◆ **DATA FOR THIS TASK**:
---

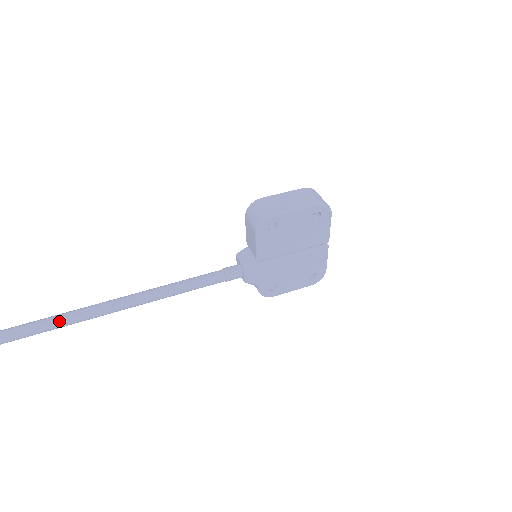
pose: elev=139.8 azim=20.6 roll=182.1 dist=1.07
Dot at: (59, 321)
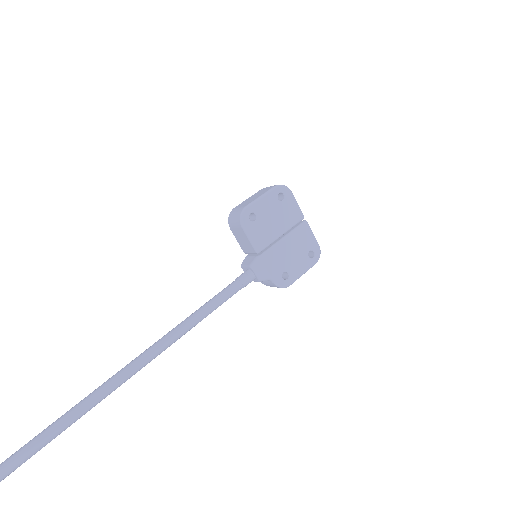
Dot at: (119, 376)
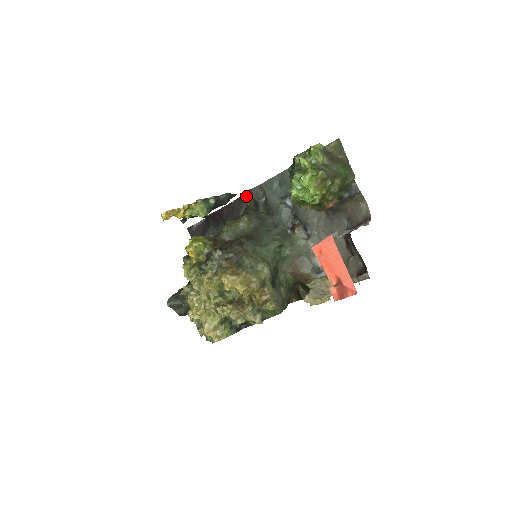
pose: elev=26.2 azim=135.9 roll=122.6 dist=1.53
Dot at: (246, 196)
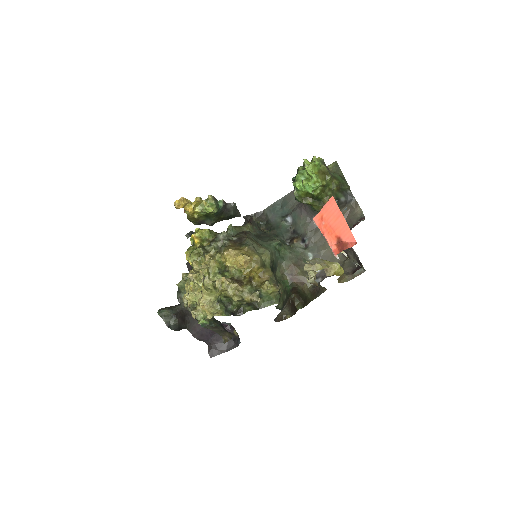
Dot at: occluded
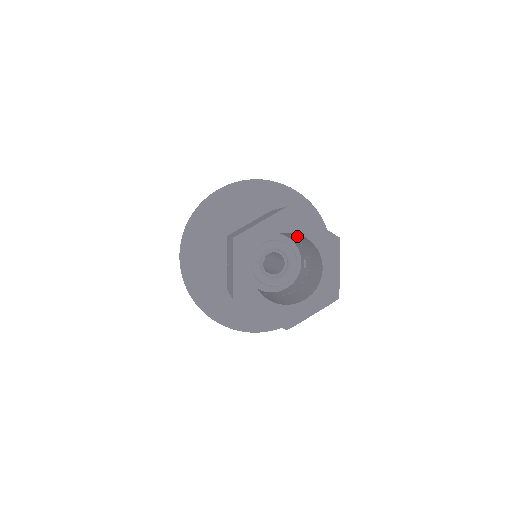
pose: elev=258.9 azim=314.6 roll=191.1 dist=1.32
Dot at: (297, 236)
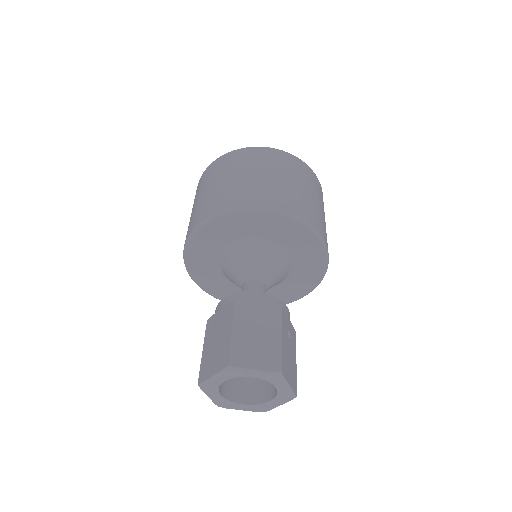
Dot at: occluded
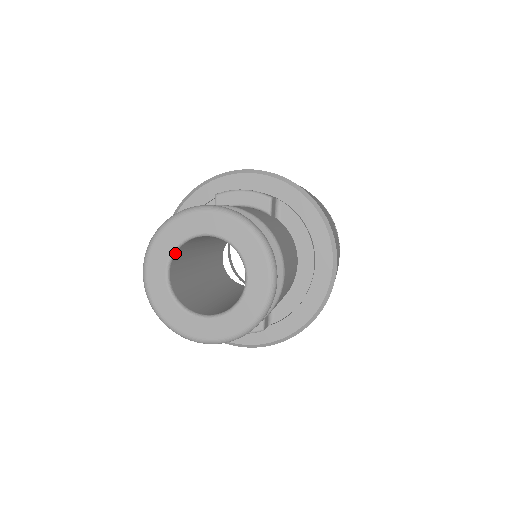
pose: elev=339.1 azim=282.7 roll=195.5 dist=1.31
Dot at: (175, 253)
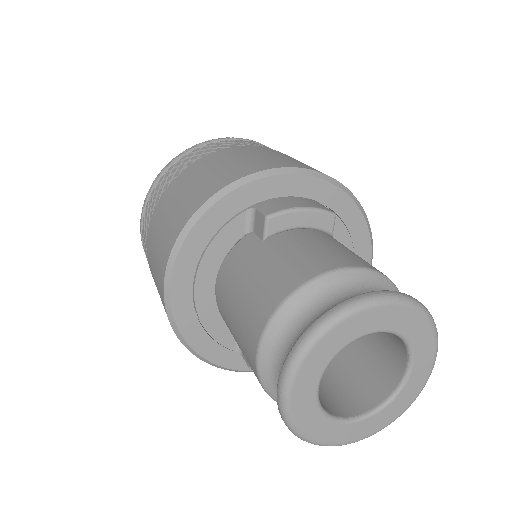
Dot at: (329, 361)
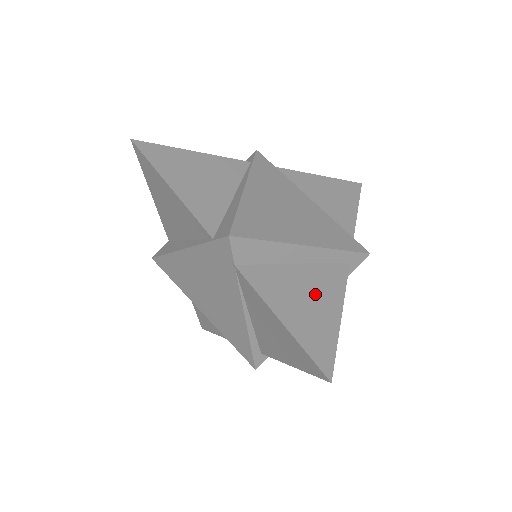
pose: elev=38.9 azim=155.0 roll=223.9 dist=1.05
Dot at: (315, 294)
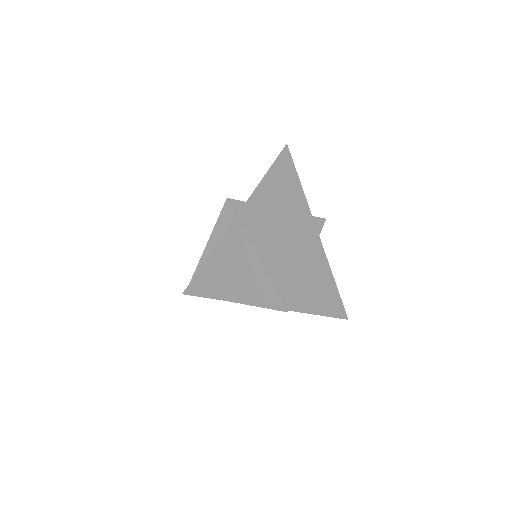
Dot at: (319, 280)
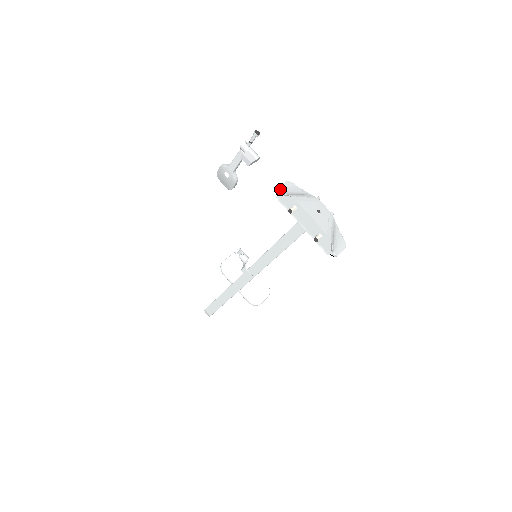
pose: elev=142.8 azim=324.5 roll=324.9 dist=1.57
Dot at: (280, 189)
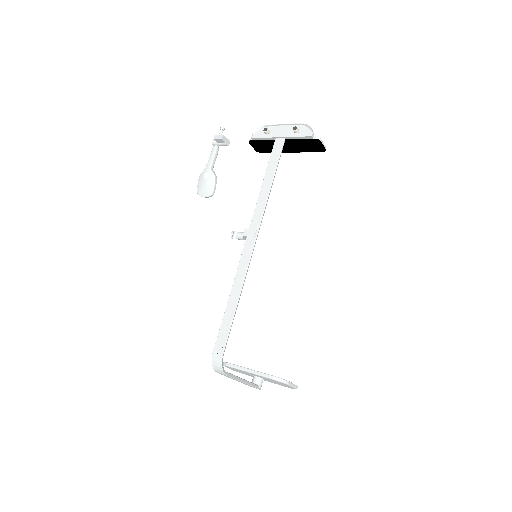
Dot at: (252, 140)
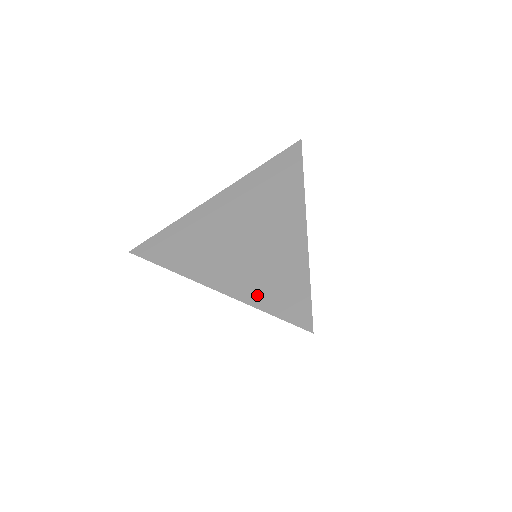
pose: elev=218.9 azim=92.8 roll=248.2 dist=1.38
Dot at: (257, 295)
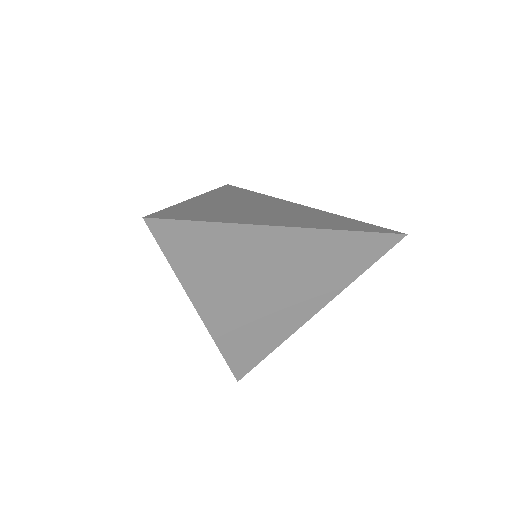
Dot at: (229, 343)
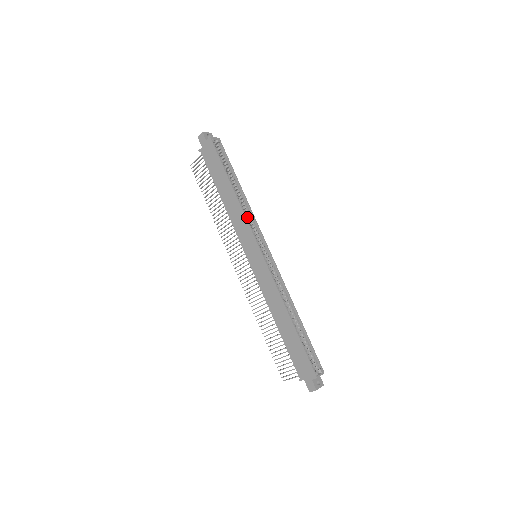
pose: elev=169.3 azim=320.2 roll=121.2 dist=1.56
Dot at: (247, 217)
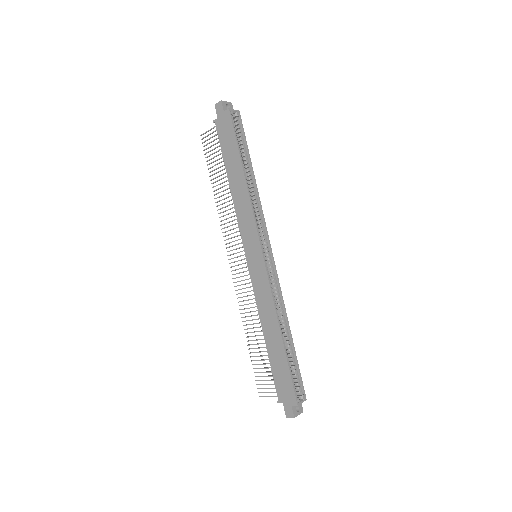
Dot at: (254, 210)
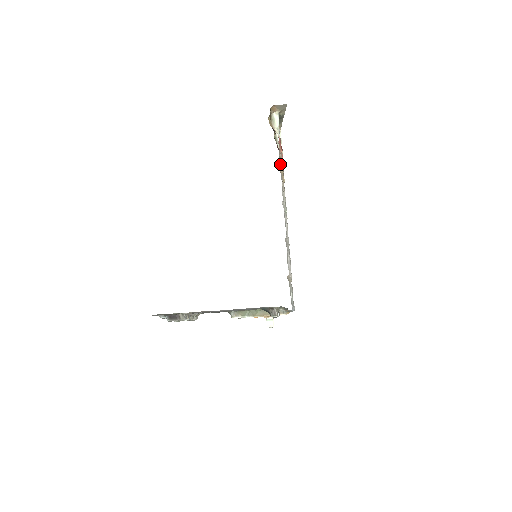
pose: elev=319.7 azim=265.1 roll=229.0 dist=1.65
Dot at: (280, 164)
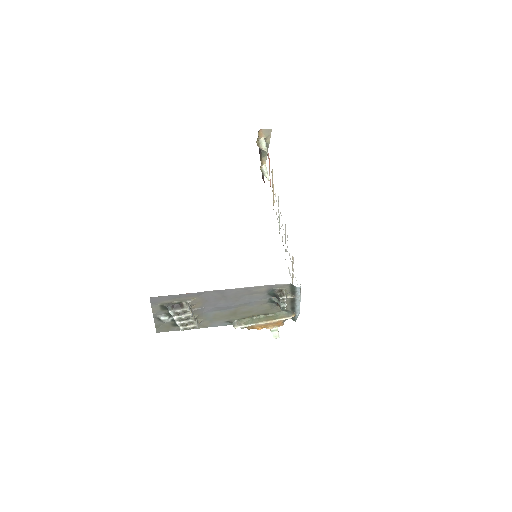
Dot at: (272, 169)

---

◆ **WHAT THE TASK ASKS**: Copy out the text of every record above word for word, leaving the pictures out.

◆ **RESULT**:
pose: elev=139.8 azim=20.6 roll=182.1 dist=1.07
Dot at: (59, 321)
Dot at: (119, 376)
pose: elev=26.2 azim=135.9 roll=122.6 dist=1.53
Dot at: (246, 196)
Dot at: occluded
pose: elev=258.9 azim=314.6 roll=191.1 dist=1.32
Dot at: (297, 236)
Dot at: occluded
pose: elev=339.1 azim=282.7 roll=195.5 dist=1.31
Dot at: (175, 253)
Dot at: (329, 361)
pose: elev=38.9 azim=155.0 roll=223.9 dist=1.05
Dot at: (315, 294)
Dot at: (319, 280)
pose: elev=142.8 azim=324.5 roll=324.9 dist=1.57
Dot at: (280, 189)
Dot at: (252, 140)
pose: elev=218.9 azim=92.8 roll=248.2 dist=1.38
Dot at: (257, 295)
Dot at: (229, 343)
pose: elev=169.3 azim=320.2 roll=121.2 dist=1.56
Dot at: (247, 217)
Dot at: (254, 210)
pose: elev=319.7 azim=265.1 roll=229.0 dist=1.65
Dot at: (280, 164)
Dot at: (272, 169)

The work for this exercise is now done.